32 La requérante n’étant pas individuellement affectée par la décision attaquée, elle n’a pas établi sa qualité pour agir, de sorte qu’il convient de rejeter son recours comme étant irrecevable, sans qu’il soit besoin de se prononcer sur la demande de comparution personnelle ou, à titre subsidiaire, d’audition de témoins déposée par la requérante au greffe du Tribunal le 30 mai 2022.

 Sur les dépens

33 Aux termes de l’article 134, paragraphe 1, du règlement de procédure, toute partie qui succombe est condamnée aux dépens, s’il est conclu en ce sens. La requérante ayant succombé, il y a lieu de la condamner à supporter ses propres dépens ainsi que ceux exposés par la Commission, par E.ON et par RWE, conformément aux conclusions de ces dernières.

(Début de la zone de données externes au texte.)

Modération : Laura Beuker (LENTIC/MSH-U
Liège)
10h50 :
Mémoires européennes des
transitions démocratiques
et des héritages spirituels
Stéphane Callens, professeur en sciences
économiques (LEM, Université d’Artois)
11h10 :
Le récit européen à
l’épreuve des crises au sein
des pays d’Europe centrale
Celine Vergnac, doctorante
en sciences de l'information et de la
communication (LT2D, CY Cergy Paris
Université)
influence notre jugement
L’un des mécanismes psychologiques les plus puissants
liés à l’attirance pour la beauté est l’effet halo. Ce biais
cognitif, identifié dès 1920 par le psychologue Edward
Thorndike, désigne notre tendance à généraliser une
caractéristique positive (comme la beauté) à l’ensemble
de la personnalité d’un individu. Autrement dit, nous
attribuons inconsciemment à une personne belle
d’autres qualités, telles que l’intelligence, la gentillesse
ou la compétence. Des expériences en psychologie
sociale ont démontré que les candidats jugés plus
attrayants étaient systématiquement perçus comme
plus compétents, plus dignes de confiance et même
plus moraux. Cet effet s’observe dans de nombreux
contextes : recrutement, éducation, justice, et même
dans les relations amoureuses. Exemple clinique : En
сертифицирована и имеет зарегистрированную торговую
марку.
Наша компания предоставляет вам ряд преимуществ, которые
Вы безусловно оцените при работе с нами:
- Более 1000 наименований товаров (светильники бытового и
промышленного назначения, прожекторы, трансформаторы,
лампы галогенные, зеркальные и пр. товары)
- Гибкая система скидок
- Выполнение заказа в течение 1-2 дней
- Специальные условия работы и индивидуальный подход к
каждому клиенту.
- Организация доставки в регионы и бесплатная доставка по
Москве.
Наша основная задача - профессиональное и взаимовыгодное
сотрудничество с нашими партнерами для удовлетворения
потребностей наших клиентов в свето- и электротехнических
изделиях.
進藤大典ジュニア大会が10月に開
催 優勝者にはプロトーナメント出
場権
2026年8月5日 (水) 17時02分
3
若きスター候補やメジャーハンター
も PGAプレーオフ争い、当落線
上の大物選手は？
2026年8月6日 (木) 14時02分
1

34 En vertu de l’article 138, paragraphe 1, du règlement de procédure, les États membres et les institutions qui sont intervenus au litige supportent leurs propres dépens. La République fédérale d’Allemagne supportera donc ses propres dépens.

Par ces motifs,

LE TRIBUNAL (quatrième chambre élargie)

déclare et arrête :

1) Le recours est rejeté comme étant irrecevable.

2) Stadtwerke Hameln Weserbergland GmbH supportera ses propres dépens ainsi que ceux exposés par la Commission européenne, par E.ON SE et par RWE AG.

3) La République fédérale d’Allemagne supportera ses propres dépens.